## Imports

In [17]:
import numpy as np
import pandas as pd
import re

## Get the data

In [18]:
df = pd.read_csv('GooglePlay.csv')

## prepare numerical data

In [19]:
# get numerical columns
columns = df.columns
numerical_columns = {"Rating": df['Rating'],
                     "Reviews": df['Reviews'],
                     "Size": df['Size'],
                     "Installs": df['Installs'],
                     "Price": df['Price']}
# we will extract the numbers and store the cleaned data in the dict below
cleaned_numerical_columns = {}
# drop missing data = NoN rows
for col in numerical_columns.keys():
    numerical_columns[col].dropna(inplace=True)

## check what is the structure of data in each column

In [20]:
for col_name in numerical_columns.keys():
    data_without_digits = np.array([])
    for data in numerical_columns[col_name]:
        data_without_digits = np.append(data_without_digits, re.sub(r'\d+', '', str(data)))

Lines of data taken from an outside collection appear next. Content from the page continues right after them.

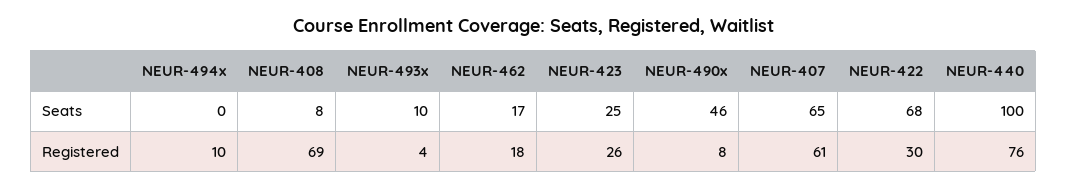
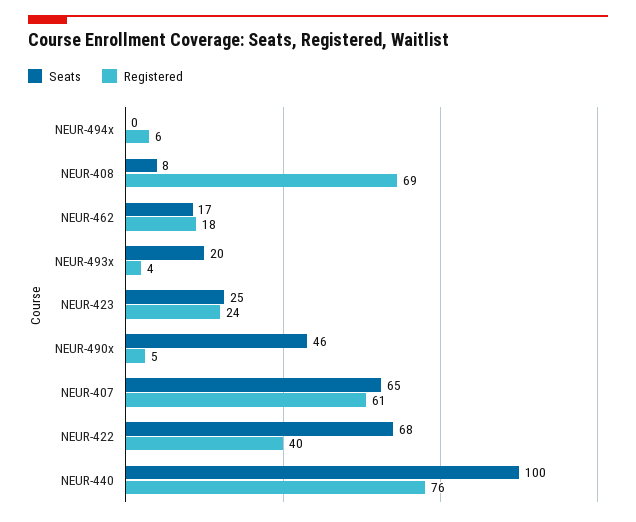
  {
    "Seats": {
      "NEUR-494x": 0,
      "NEUR-408": 8,
-     "NEUR-493x": 10,
+     "NEUR-493x": 20,
      "NEUR-462": 17,
      "NEUR-423": 25,
      "NEUR-490x": 46,
      "NEUR-407": 65,
      "NEUR-422": 68,
      "NEUR-440": 100
    },
    "Registered": {
-     "NEUR-494x": 10,
+     "NEUR-494x": 6,
      "NEUR-408": 69,
      "NEUR-493x": 4,
      "NEUR-462": 18,
-     "NEUR-423": 26,
+     "NEUR-423": 24,
-     "NEUR-490x": 8,
+     "NEUR-490x": 5,
      "NEUR-407": 61,
-     "NEUR-422": 30,
+     "NEUR-422": 40,
      "NEUR-440": 76
    }
  }

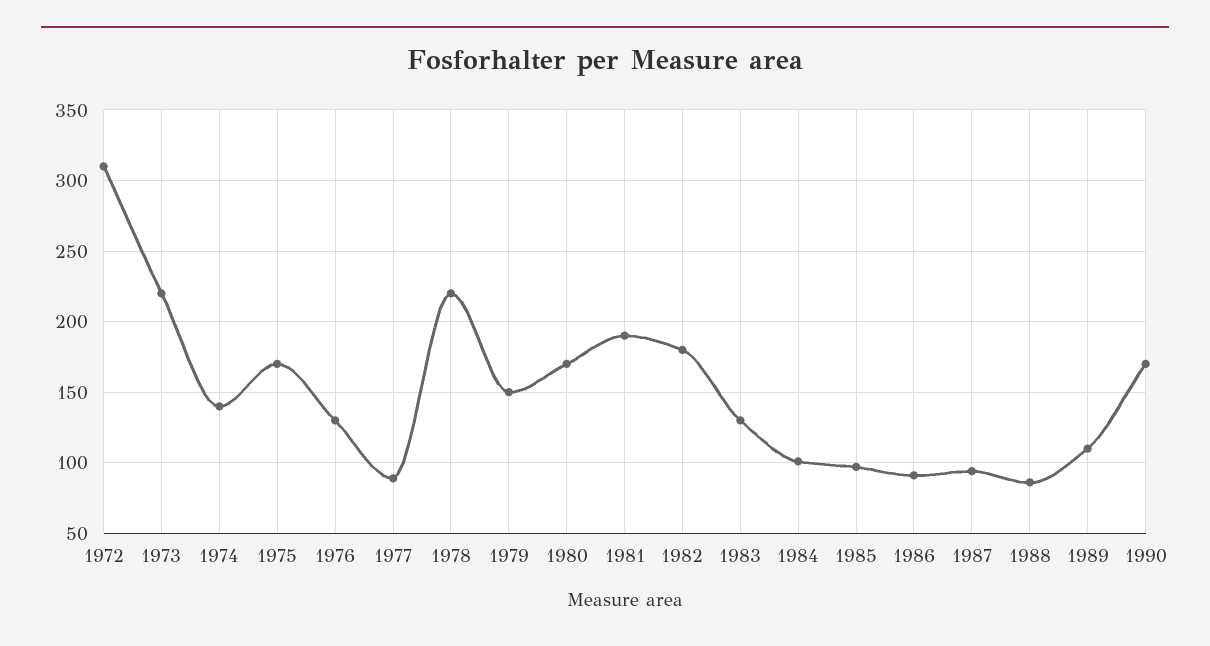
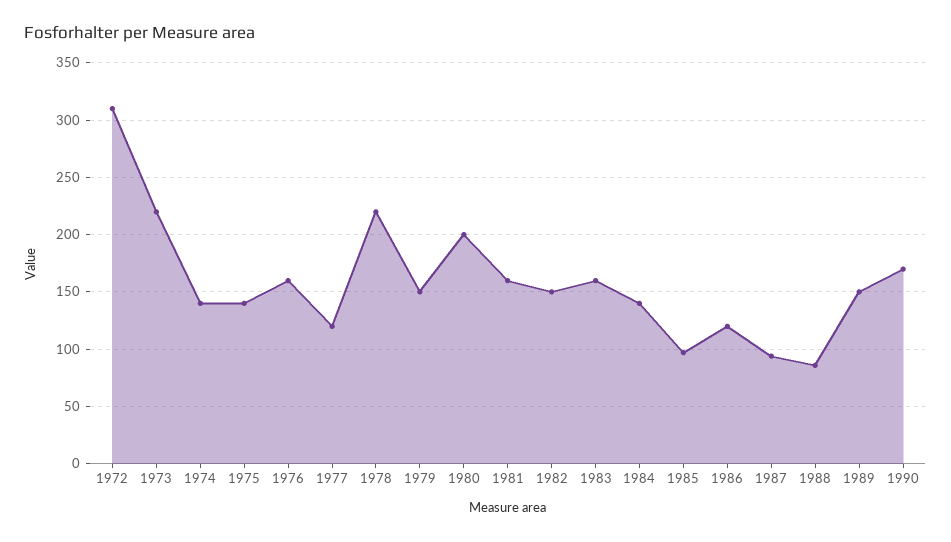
  {
    "1972": 310,
    "1973": 220,
    "1974": 140,
-   "1975": 170,
+   "1975": 140,
-   "1976": 130,
+   "1976": 160,
-   "1977": 90,
+   "1977": 120,
    "1978": 220,
    "1979": 150,
-   "1980": 170,
+   "1980": 200,
-   "1981": 190,
+   "1981": 160,
-   "1982": 180,
+   "1982": 150,
-   "1983": 130,
+   "1983": 160,
-   "1984": 100,
+   "1984": 140,
    "1985": 95,
-   "1986": 90,
+   "1986": 120,
    "1987": 95,
    "1988": 85,
-   "1989": 110,
+   "1989": 150,
    "1990": 170
  }

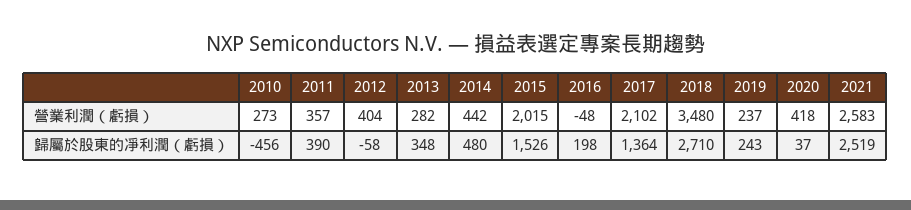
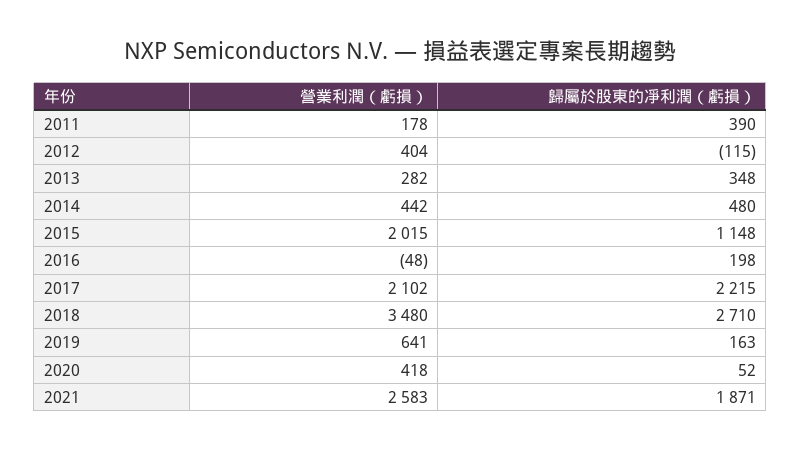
  {
-   "2010": {
-     "營業利潤（虧損）": 273,
-     "歸屬於股東的凈利潤（虧損）": -456
-   },
    "2011": {
-     "營業利潤（虧損）": 357,
+     "營業利潤（虧損）": 178,
      "歸屬於股東的凈利潤（虧損）": 390
    },
    "2012": {
      "營業利潤（虧損）": 404,
-     "歸屬於股東的凈利潤（虧損）": -58
+     "歸屬於股東的凈利潤（虧損）": -115
    },
    "2013": {
      "營業利潤（虧損）": 282,
      "歸屬於股東的凈利潤（虧損）": 348
    },
    "2014": {
      "營業利潤（虧損）": 442,
      "歸屬於股東的凈利潤（虧損）": 480
    },
    "2015": {
      "營業利潤（虧損）": 2015,
-     "歸屬於股東的凈利潤（虧損）": 1526
+     "歸屬於股東的凈利潤（虧損）": 1148
    },
    "2016": {
      "營業利潤（虧損）": -48,
      "歸屬於股東的凈利潤（虧損）": 198
    },
    "2017": {
      "營業利潤（虧損）": 2102,
-     "歸屬於股東的凈利潤（虧損）": 1364
+     "歸屬於股東的凈利潤（虧損）": 2215
    },
    "2018": {
      "營業利潤（虧損）": 3480,
      "歸屬於股東的凈利潤（虧損）": 2710
    },
    "2019": {
-     "營業利潤（虧損）": 237,
+     "營業利潤（虧損）": 641,
-     "歸屬於股東的凈利潤（虧損）": 243
+     "歸屬於股東的凈利潤（虧損）": 163
    },
    "2020": {
      "營業利潤（虧損）": 418,
-     "歸屬於股東的凈利潤（虧損）": 37
+     "歸屬於股東的凈利潤（虧損）": 52
    },
    "2021": {
      "營業利潤（虧損）": 2583,
-     "歸屬於股東的凈利潤（虧損）": 2519
+     "歸屬於股東的凈利潤（虧損）": 1871
    }
  }

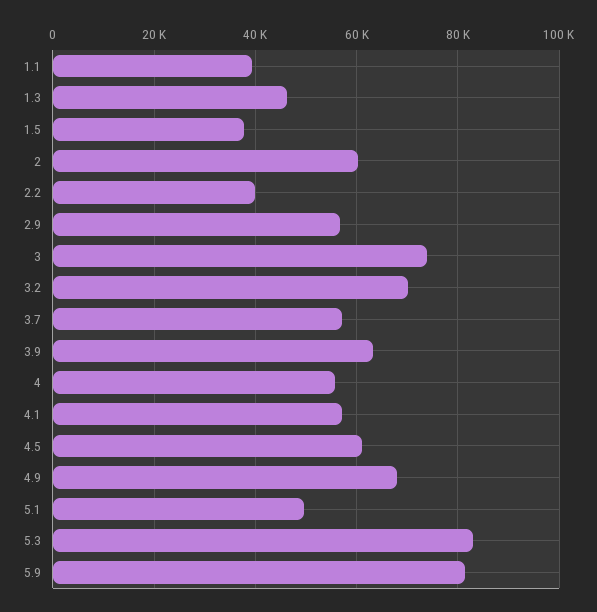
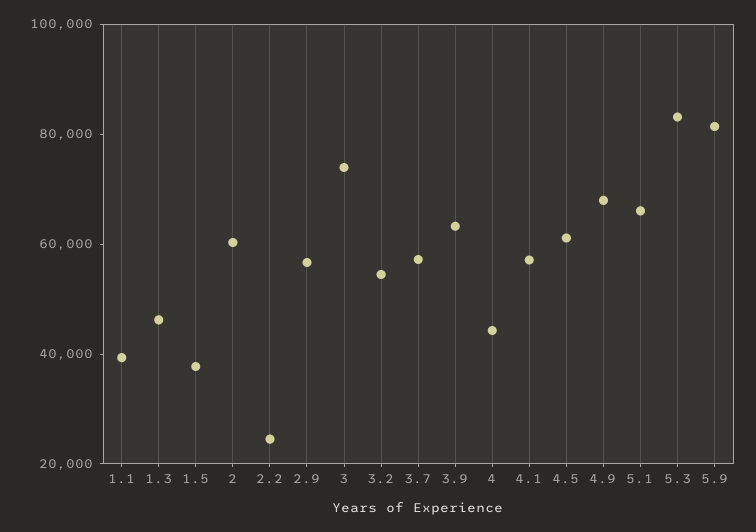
  {
    "1.1": 40000,
    "1.3": 46000,
    "1.5": 38000,
    "2": 60000,
-   "2.2": 40000,
+   "2.2": 25000,
    "2.9": 56000,
    "3": 74000,
-   "3.2": 70000,
+   "3.2": 55000,
    "3.7": 58000,
    "3.9": 64000,
-   "4": 56000,
+   "4": 45000,
    "4.1": 58000,
    "4.5": 62000,
    "4.9": 68000,
-   "5.1": 50000,
+   "5.1": 65000,
    "5.3": 84000,
    "5.9": 82000
  }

    # save each structure once
    data_without_digits = np.unique(data_without_digits)
    print(f"column <{col_name}>, extera characters:", data_without_digits, end='\n')

column <Rating>, extera characters: ['.']
column <Reviews>, extera characters: ['']
column <Size>, extera characters: ['.M' '.k' 'M' 'Varies with device' 'k']
column <Installs>, extera characters: ['' '+' ',+' ',,+' ',,,+']
column <Price>, extera characters: ['' '$. ']

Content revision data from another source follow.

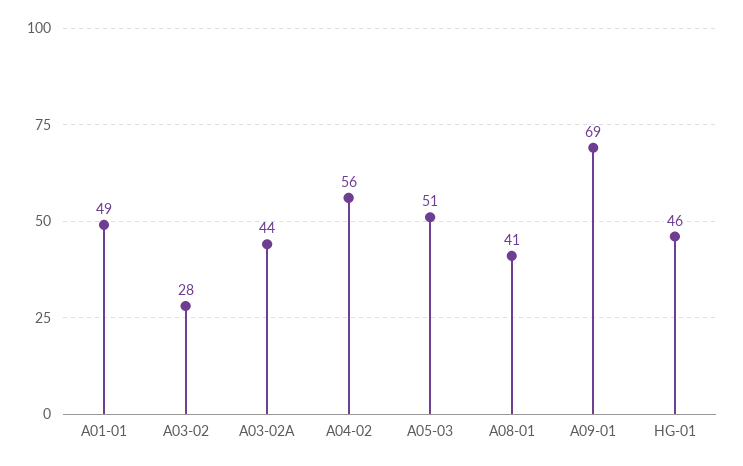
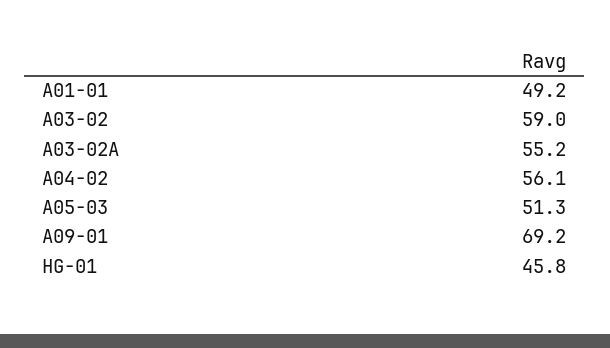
  {
    "A01-01": 49.2,
-   "A03-02": 28,
+   "A03-02": 59,
-   "A03-02A": 44,
+   "A03-02A": 55.2,
    "A04-02": 56.1,
    "A05-03": 51.3,
-   "A08-01": 41,
    "A09-01": 69.2,
    "HG-01": 45.8
  }

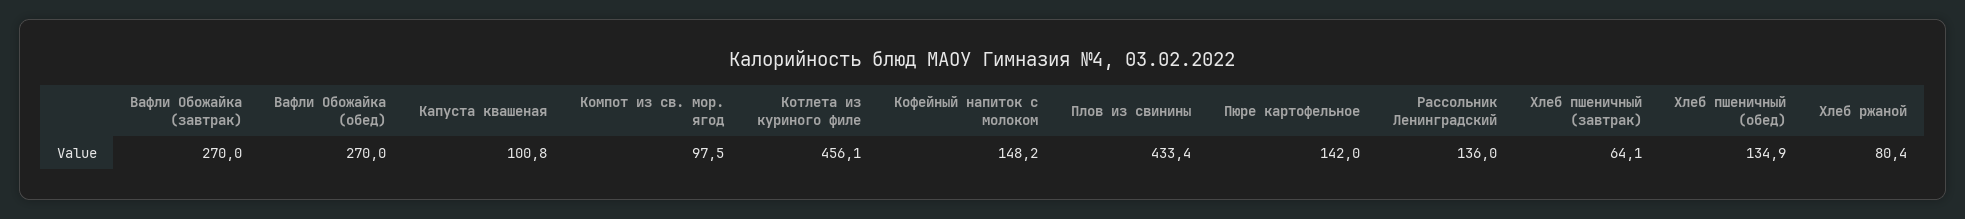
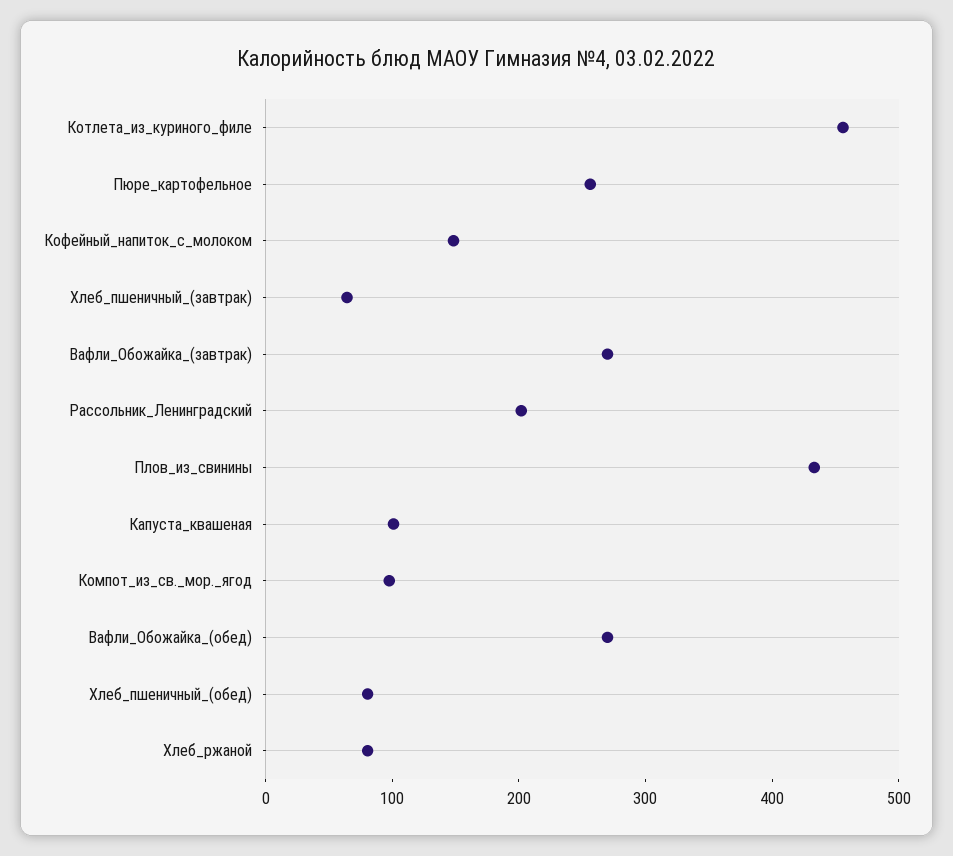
  {
    "Вафли Обожайка (завтрак)": 270,
    "Вафли Обожайка (обед)": 270,
    "Капуста квашеная": 100.8,
    "Компот из св. мор. ягод": 97.5,
    "Котлета из куриного филе": 456.1,
    "Кофейный напиток с молоком": 148.2,
    "Плов из свинины": 433.4,
-   "Пюре картофельное": 142,
+   "Пюре картофельное": 260,
-   "Рассольник Ленинградский": 136,
+   "Рассольник Ленинградский": 200,
    "Хлеб пшеничный (завтрак)": 64.1,
-   "Хлеб пшеничный (обед)": 134.9,
+   "Хлеб пшеничный (обед)": 80,
    "Хлеб ржаной": 80.4
  }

## Add 'Rating' and 'Review' columns in cleaned_numerical_columns, because they're already clean

In [21]:
cleaned_numerical_columns['Rating'] = numerical_columns['Rating']
cleaned_numerical_columns['Reviews'] = numerical_columns['Reviews']

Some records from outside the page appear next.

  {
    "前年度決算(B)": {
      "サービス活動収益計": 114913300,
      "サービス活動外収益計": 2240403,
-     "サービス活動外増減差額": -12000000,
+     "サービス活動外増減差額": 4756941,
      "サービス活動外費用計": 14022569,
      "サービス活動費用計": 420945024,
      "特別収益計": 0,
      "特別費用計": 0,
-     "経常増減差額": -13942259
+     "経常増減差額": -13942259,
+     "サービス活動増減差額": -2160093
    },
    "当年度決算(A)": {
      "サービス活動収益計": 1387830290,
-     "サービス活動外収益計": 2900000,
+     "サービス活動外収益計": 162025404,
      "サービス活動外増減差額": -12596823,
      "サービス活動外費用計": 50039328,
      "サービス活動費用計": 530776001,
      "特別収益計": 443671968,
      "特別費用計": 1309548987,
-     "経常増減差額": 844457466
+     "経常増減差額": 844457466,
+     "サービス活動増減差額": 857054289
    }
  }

## 'Size' column: Remove not numerical data

In [22]:
pattern = r'^\d+(\.\d+)?[Mk]$'
for index, data in enumerate(numerical_columns['Size']):
    if not (re.match(pattern, data)):
        numerical_columns['Size'].drop(index, inplace=True)

## 'Size' column: Extract numbers from combined data

In [23]:
def convert_to_integer(data):
    if data.endswith('M'):
        return int(float(data[:-1]) * 1e6)  # Convert M to millions
    elif data.endswith('k'):
        return int(float(data[:-1]) * 1e3)  # Convert k to thousands
    else:
        return int(data)


# convert combined data into integer
cleaned_numerical_columns['Size'] = numerical_columns['Size'].apply(convert_to_integer)

## 'Installs' column: remove extra characters like ',' and '+'

In [24]:
cleaned_numerical_columns['Installs'] = numerical_columns['Installs'].apply(lambda x: int(''.join(filter(str.isdigit, x))))

## 'Price' column: remove $

In [25]:
cleaned_numerical_columns['Price'] = numerical_columns['Price'].apply(lambda x: float(x.replace('$', '')))

## analyse columns

In [30]:
# create a dict to store mean, max,... values for each attr
analyse_attrs = {key: [] for key in cleaned_numerical_columns.keys()}

for key in cleaned_numerical_columns.keys():
    # get the data of a column/attr
    data = cleaned_numerical_columns[key]
    attr_name = key
    attr_type = type(data[0])
    value_range = (data.min(), data.max())
    min_val = data.min()
    max_val = data.max()
    mean_val = data.mean()
    mode_val = data.mode()[0]
    median_val = data.median()
    q1 = data.quantile(0.25)
    q3 = data.quantile(0.75)
    iqr = q3 - q1
    lower_bound = q1 - 1.5 * iqr
    upper_bound = q3 + 1.5 * iqr
    outliers = data[(data < lower_bound) | (data > upper_bound)].tolist()
    analyse_attrs[key] = [attr_name, attr_type, value_range, min_val, max_val, mean_val, mode_val, median_val, outliers]

In [None]:
# save the result dataframe
labels = ['attr_name', 'attr_type', 'value_range', 'min_val', 'max_val', 'mean_val', 'mode_val', 'median_val', 'outliers']
analyse_attrs = pd.DataFrame(analyse_attrs, index=labels)
analyse_attrs.T.to_csv('analyse_attrs.csv', index=False)